I’ve included choropleth maps for individual components / metrics. They provide a visual representation of how each county fared with regard to the metric in question:

##Median Income

#select only pertinent columns
df_in <- df %>% select(1,2)
df_in <- df_in %>% rename(value = income)

#join data to region codes
plot_1 <- inner_join(df_in, region, by=c("county" = "county.name"))

#create choropleth map
county_choropleth(plot_1, state_zoom = "new jersey", num_colors = 6) +
  scale_fill_brewer(palette="Blues") +
  labs(title = "Median Income by County", fill = "Income Range ($)")

##Population Growth

#select only pertinent columns
df_pop <- df %>% select(1,3)
df_pop <- df_pop %>% rename(value = growth)

#join data to region codes
plot_2 <- inner_join(df_pop, region, by=c("county" = "county.name"))

#create choropleth map
county_choropleth(plot_2, state_zoom = "new jersey", num_colors = 6) +
  scale_fill_brewer(palette="Blues") +
  labs(title = "Population Growth by County", fill = "Population Growth (%)")

##Volleyball Engagement

#select only pertinent columns
df_vb <- df %>% select(1,4)
df_vb <- df_vb %>% rename(value = tph)

#join data to region codes
plot_3 <- inner_join(df_vb, region, by=c("county" = "county.name"))

#create choropleth map
county_choropleth(plot_3, state_zoom = "new jersey", num_colors = 6) +
  scale_fill_brewer(palette="Blues") +
  labs(title = "Volleyball Engagement by County", fill = "Volleyball Engagement (%)")

Favorability Score Table

I’ve included the favorability score table to provide clear, numeric values and better understand the ranking of our preceding volleyball favorability map and bar plot visualizations:

df_comb %>% kbl() %>% kable_minimal()

county	value
atlantic	19.8
bergen	78.2
burlington	56.0
camden	59.5
cape may	7.0
cumberland	0.0
essex	62.9
gloucester	73.4
hudson	100.0
hunterdon	60.1
mercer	46.7
middlesex	88.8
monmouth	67.3
morris	75.0
ocean	80.0
passaic	58.5
salem	6.0
somerset	85.7
sussex	46.2
union	73.7
warren	26.1

Favorability Score Interpretation

While I’d expected Monmouth county to score higher, I didn’t know that the county had seen a net decrease in population in the past decade and this factor alone set the county’s score in a lower bracket. Whereas Hudson county was the highest performing county for population growth and engagement. Being the top in each of these metrics, set the county as the most favorable even though it wasn’t in the top 3 for income.

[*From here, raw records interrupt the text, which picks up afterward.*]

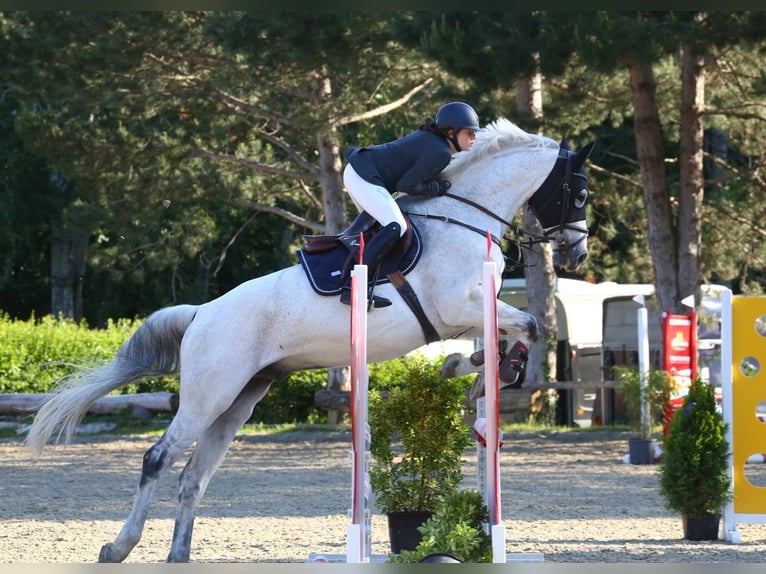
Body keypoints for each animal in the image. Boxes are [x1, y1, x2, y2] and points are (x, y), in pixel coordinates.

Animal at [24, 116, 596, 564]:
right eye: (580, 193)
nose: (578, 255)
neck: (465, 215)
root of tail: (202, 313)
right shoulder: (456, 305)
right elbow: (531, 324)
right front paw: (497, 369)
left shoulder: (472, 312)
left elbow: (513, 331)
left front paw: (484, 370)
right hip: (209, 394)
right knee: (158, 459)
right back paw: (119, 547)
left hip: (240, 399)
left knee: (194, 477)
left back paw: (179, 556)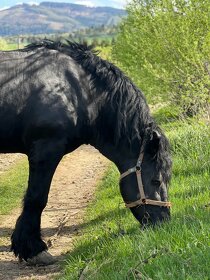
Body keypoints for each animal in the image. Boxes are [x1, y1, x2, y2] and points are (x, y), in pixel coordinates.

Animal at [0, 40, 171, 266]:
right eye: (156, 181)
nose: (164, 222)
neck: (78, 89)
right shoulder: (46, 149)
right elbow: (37, 198)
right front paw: (34, 249)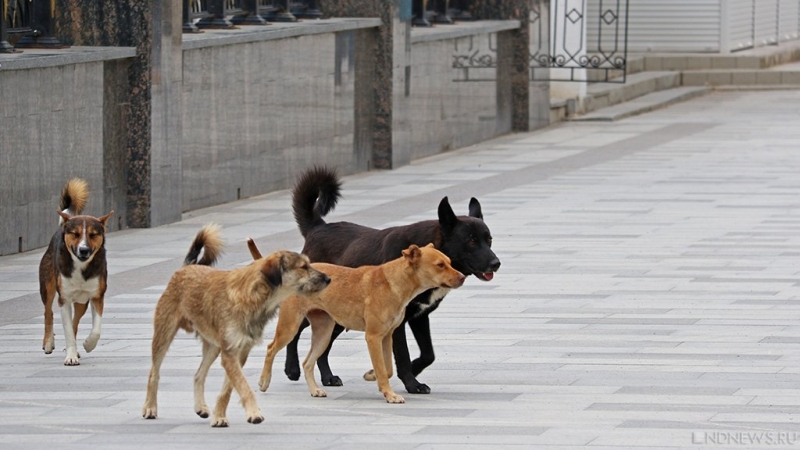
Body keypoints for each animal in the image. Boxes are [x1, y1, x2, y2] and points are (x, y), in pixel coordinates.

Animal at [38, 178, 114, 366]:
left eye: (93, 235)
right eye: (75, 234)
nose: (84, 250)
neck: (81, 266)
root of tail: (64, 224)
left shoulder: (97, 295)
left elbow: (96, 329)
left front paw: (87, 344)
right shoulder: (63, 298)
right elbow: (66, 330)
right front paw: (71, 356)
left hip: (82, 301)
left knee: (75, 321)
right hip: (47, 285)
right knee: (48, 311)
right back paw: (48, 343)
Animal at [142, 227, 330, 428]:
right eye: (303, 267)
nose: (328, 278)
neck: (253, 296)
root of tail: (186, 268)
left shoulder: (240, 352)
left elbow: (229, 389)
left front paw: (219, 415)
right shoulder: (230, 353)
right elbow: (244, 386)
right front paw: (254, 412)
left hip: (213, 345)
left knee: (199, 375)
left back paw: (200, 406)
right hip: (164, 332)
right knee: (154, 372)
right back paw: (150, 407)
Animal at [247, 241, 466, 402]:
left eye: (450, 261)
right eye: (440, 265)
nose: (463, 277)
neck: (394, 282)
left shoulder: (387, 336)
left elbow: (387, 368)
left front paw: (371, 375)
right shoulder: (373, 336)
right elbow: (383, 368)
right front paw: (390, 394)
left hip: (324, 331)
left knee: (308, 362)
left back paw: (315, 390)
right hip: (291, 325)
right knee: (271, 348)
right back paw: (264, 381)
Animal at [282, 166, 500, 394]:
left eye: (489, 240)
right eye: (471, 241)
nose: (496, 263)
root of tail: (317, 227)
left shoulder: (420, 317)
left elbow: (428, 354)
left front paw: (407, 370)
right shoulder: (398, 323)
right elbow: (402, 355)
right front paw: (411, 383)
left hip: (337, 316)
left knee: (324, 346)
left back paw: (327, 376)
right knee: (294, 333)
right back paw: (292, 368)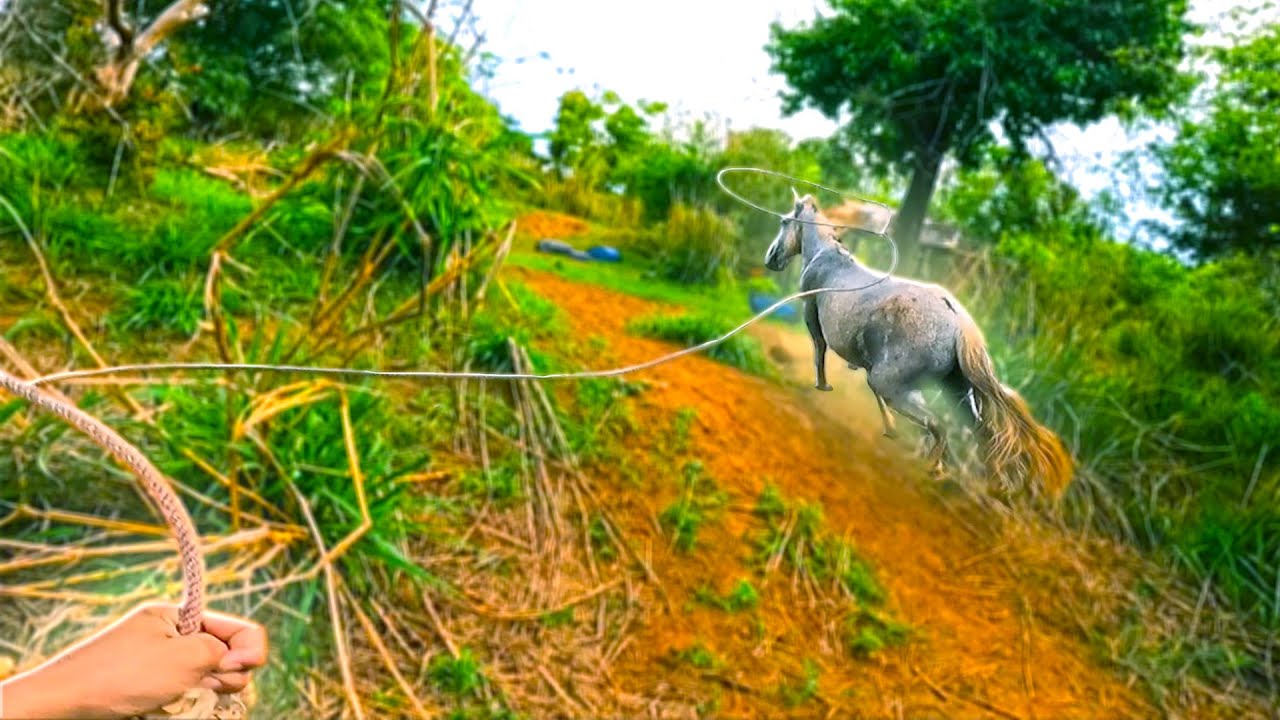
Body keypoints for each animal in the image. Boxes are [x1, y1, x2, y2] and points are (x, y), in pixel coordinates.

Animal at [764, 190, 1073, 497]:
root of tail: (959, 324)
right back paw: (992, 483)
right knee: (981, 431)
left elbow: (819, 349)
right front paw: (889, 427)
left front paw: (822, 385)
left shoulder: (811, 312)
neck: (826, 257)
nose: (770, 258)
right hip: (955, 389)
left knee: (939, 424)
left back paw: (936, 469)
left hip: (899, 386)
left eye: (783, 221)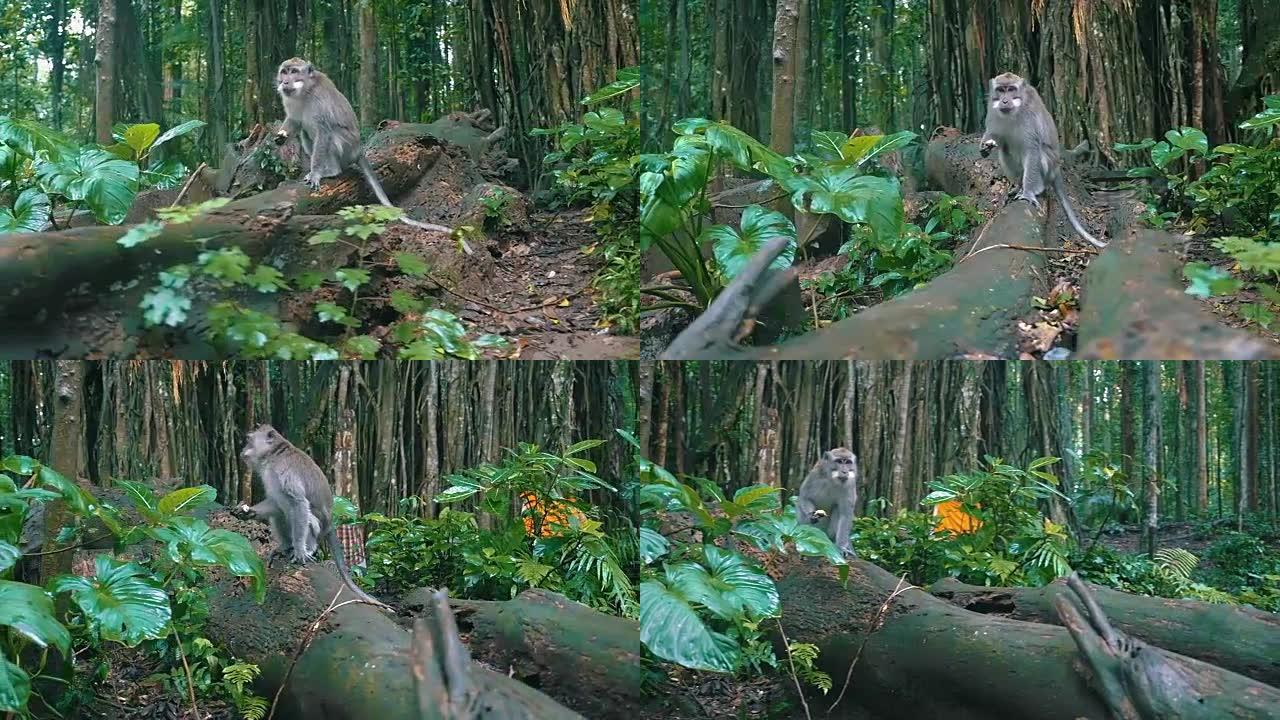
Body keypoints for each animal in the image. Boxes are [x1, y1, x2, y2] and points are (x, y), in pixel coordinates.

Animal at [232, 422, 386, 607]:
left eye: (249, 440)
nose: (242, 450)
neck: (273, 455)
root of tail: (330, 524)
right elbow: (276, 503)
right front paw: (247, 512)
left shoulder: (285, 469)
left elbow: (299, 503)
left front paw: (299, 550)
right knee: (280, 513)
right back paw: (285, 547)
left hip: (319, 527)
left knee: (306, 517)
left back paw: (308, 548)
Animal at [273, 56, 471, 248]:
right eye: (284, 71)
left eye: (294, 71)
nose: (285, 82)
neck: (304, 92)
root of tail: (359, 150)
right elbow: (295, 121)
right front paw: (281, 136)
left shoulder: (319, 103)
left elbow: (324, 132)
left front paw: (315, 173)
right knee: (305, 132)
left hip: (347, 149)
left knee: (331, 134)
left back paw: (331, 170)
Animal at [983, 71, 1105, 248]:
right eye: (1000, 90)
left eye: (1011, 89)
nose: (1005, 101)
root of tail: (1057, 168)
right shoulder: (992, 111)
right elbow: (996, 135)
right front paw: (985, 146)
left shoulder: (1029, 117)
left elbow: (1032, 149)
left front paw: (1028, 194)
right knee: (1005, 150)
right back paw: (1018, 185)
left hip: (1048, 169)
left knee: (1039, 155)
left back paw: (1033, 188)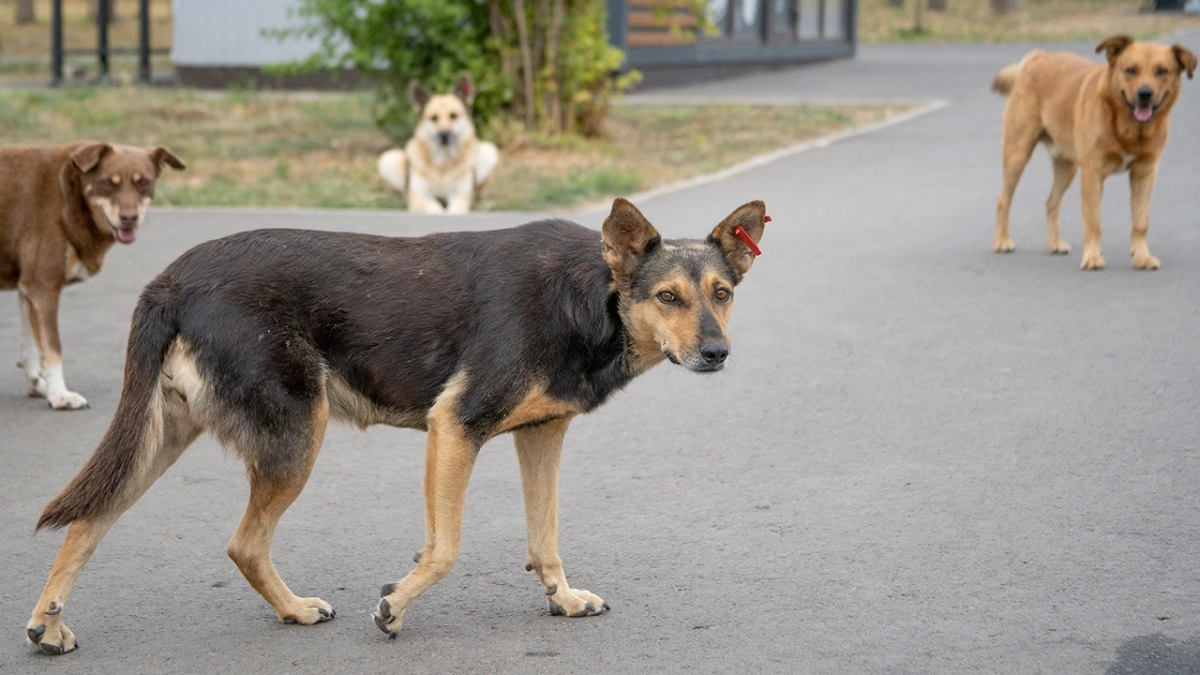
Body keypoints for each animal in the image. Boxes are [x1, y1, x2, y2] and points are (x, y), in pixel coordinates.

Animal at [0, 141, 184, 408]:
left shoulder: (28, 288)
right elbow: (53, 349)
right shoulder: (43, 287)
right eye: (109, 182)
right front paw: (60, 394)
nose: (129, 218)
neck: (68, 194)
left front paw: (39, 385)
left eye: (143, 182)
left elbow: (31, 347)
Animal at [25, 195, 768, 653]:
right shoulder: (455, 426)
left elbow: (544, 537)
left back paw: (47, 625)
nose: (717, 353)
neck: (591, 295)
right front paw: (395, 606)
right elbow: (445, 547)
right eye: (667, 296)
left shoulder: (540, 436)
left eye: (723, 294)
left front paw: (562, 599)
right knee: (243, 544)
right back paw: (294, 609)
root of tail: (171, 279)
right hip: (298, 432)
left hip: (164, 435)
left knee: (90, 519)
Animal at [379, 73, 501, 211]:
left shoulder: (460, 196)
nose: (444, 135)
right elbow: (435, 208)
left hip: (489, 151)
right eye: (434, 118)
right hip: (389, 159)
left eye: (453, 116)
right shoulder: (420, 197)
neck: (443, 165)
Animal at [988, 36, 1195, 267]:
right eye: (1131, 70)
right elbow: (1093, 222)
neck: (1128, 129)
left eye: (1162, 71)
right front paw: (1093, 257)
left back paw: (1055, 243)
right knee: (1003, 199)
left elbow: (1141, 222)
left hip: (1067, 167)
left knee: (1051, 202)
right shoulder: (1093, 174)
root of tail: (1038, 56)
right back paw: (1002, 241)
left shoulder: (1144, 174)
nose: (1145, 94)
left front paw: (1142, 257)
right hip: (1018, 154)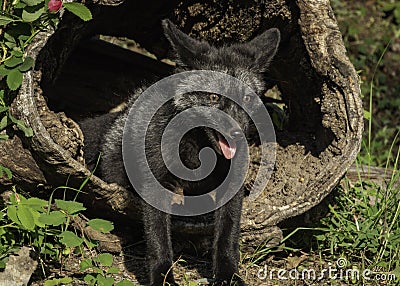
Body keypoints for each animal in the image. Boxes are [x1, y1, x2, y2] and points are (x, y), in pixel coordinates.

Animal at [81, 19, 280, 284]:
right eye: (214, 97)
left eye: (247, 98)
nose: (237, 133)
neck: (198, 153)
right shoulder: (154, 184)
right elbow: (158, 241)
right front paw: (162, 277)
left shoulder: (233, 185)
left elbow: (227, 237)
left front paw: (227, 274)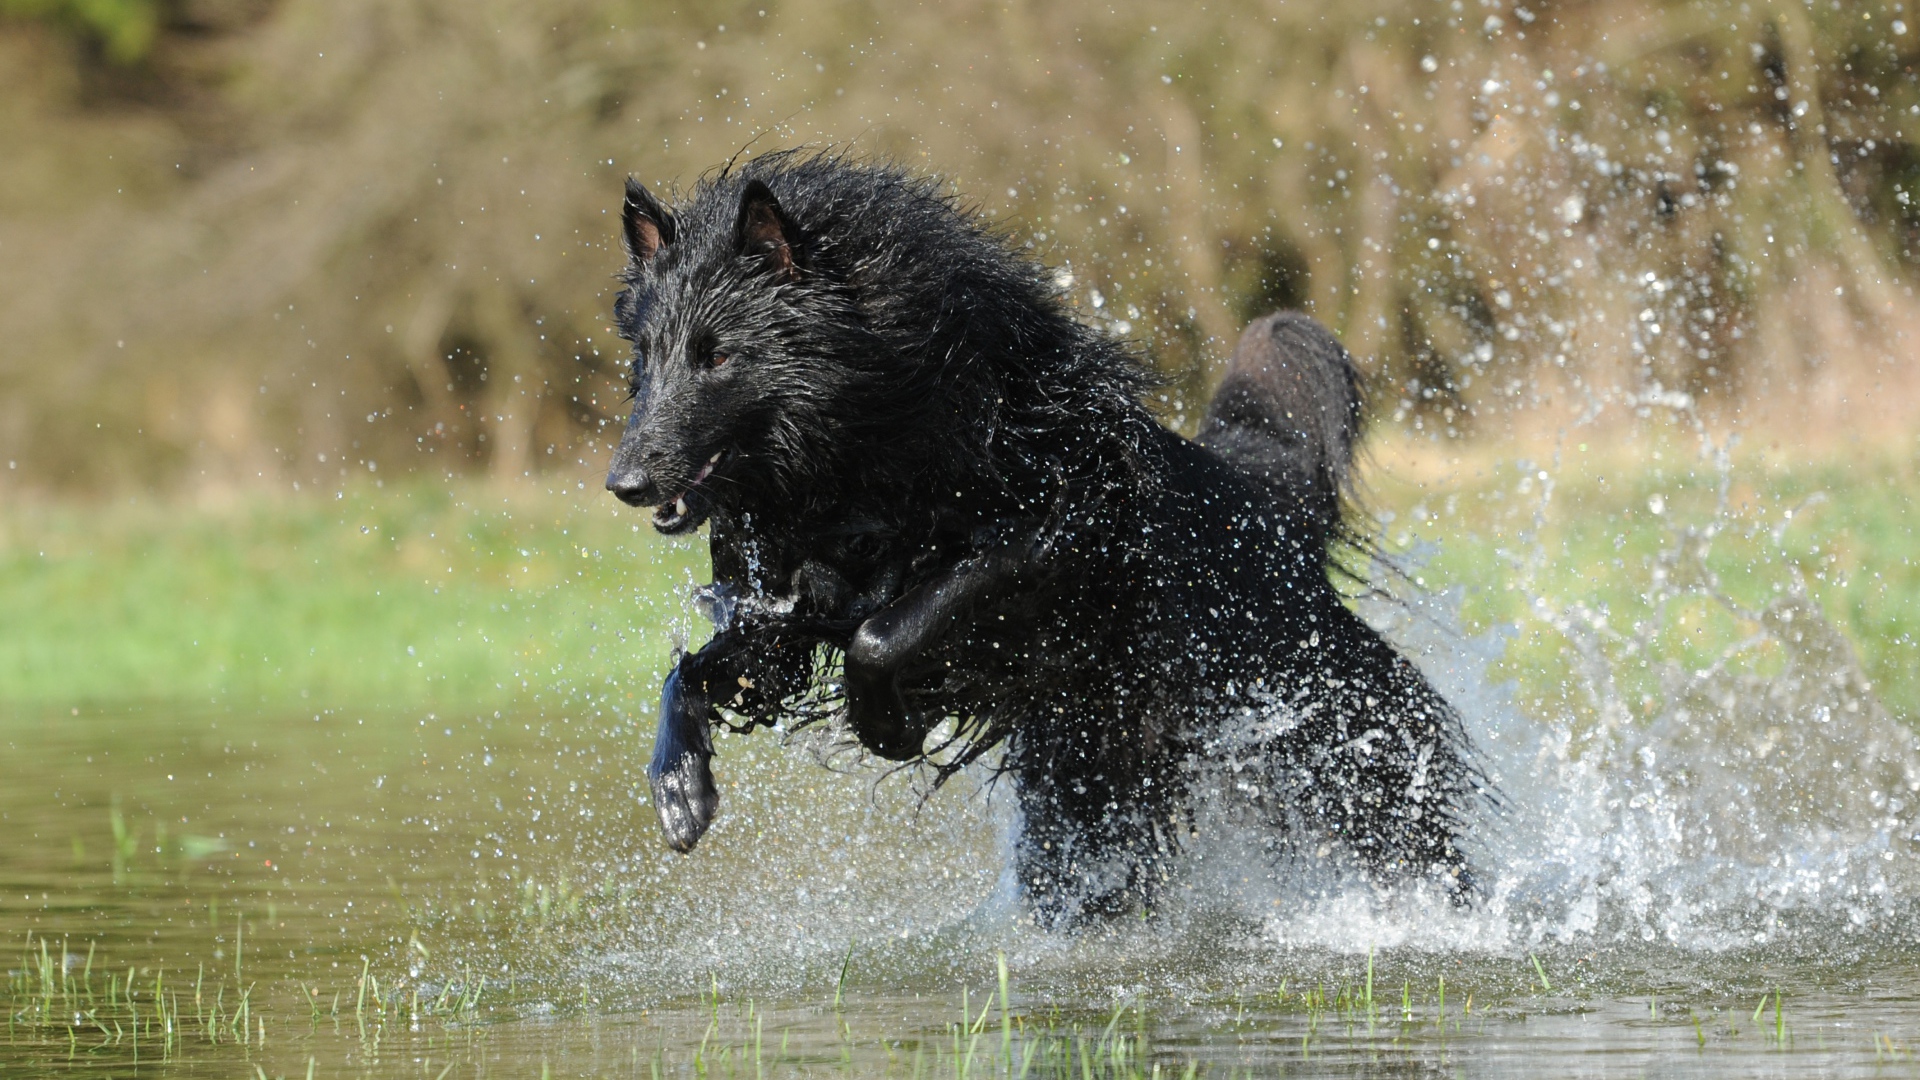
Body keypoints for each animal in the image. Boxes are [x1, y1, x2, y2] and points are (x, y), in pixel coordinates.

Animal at [606, 151, 1474, 922]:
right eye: (645, 359)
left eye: (719, 355)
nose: (625, 481)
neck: (877, 428)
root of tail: (1266, 511)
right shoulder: (784, 613)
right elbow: (694, 671)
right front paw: (679, 785)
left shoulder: (1048, 539)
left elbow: (884, 634)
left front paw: (887, 725)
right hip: (1087, 792)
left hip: (1343, 753)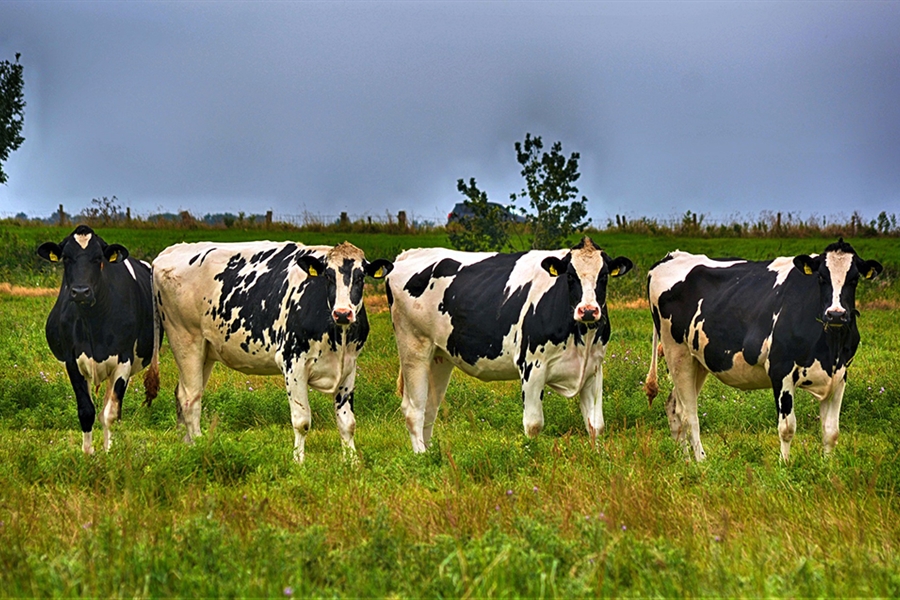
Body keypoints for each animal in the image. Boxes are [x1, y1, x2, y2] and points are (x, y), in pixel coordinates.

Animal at [37, 225, 160, 454]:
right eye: (66, 258)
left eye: (97, 258)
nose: (80, 291)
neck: (93, 321)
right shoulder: (72, 362)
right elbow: (86, 411)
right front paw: (87, 454)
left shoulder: (123, 360)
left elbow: (110, 413)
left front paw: (108, 452)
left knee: (111, 408)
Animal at [152, 240, 394, 464]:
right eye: (328, 276)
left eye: (361, 277)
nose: (343, 313)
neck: (338, 336)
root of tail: (170, 250)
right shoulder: (293, 363)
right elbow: (302, 421)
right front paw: (299, 463)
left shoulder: (349, 366)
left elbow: (347, 423)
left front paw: (352, 463)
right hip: (186, 339)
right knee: (190, 399)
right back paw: (199, 448)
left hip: (205, 350)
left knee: (182, 394)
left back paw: (185, 447)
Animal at [386, 237, 632, 452]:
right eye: (570, 276)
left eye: (604, 276)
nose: (588, 310)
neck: (582, 337)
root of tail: (409, 254)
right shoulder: (532, 366)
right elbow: (533, 424)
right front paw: (533, 457)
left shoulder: (594, 368)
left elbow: (596, 425)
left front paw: (597, 457)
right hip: (413, 347)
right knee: (414, 409)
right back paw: (421, 457)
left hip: (439, 356)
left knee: (430, 408)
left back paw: (431, 454)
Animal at [644, 239, 884, 460]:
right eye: (821, 277)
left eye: (854, 279)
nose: (836, 314)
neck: (830, 347)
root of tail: (672, 256)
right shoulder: (781, 370)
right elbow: (787, 428)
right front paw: (784, 466)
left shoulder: (840, 374)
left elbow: (831, 431)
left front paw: (827, 467)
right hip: (677, 351)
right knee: (689, 414)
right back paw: (701, 462)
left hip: (698, 360)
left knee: (674, 407)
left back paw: (685, 461)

When we pause and think for a second, it makes sense. Hudson county has seen a rise in population, livability, and median income. It’s seen an influx of high earning residents (commuting to the city) as well as Hispanic immigrants. Both of these demographics could be favorable in supporting a new volleyball club. A younger, higher earning population, that loves the game is a great community to become a part of.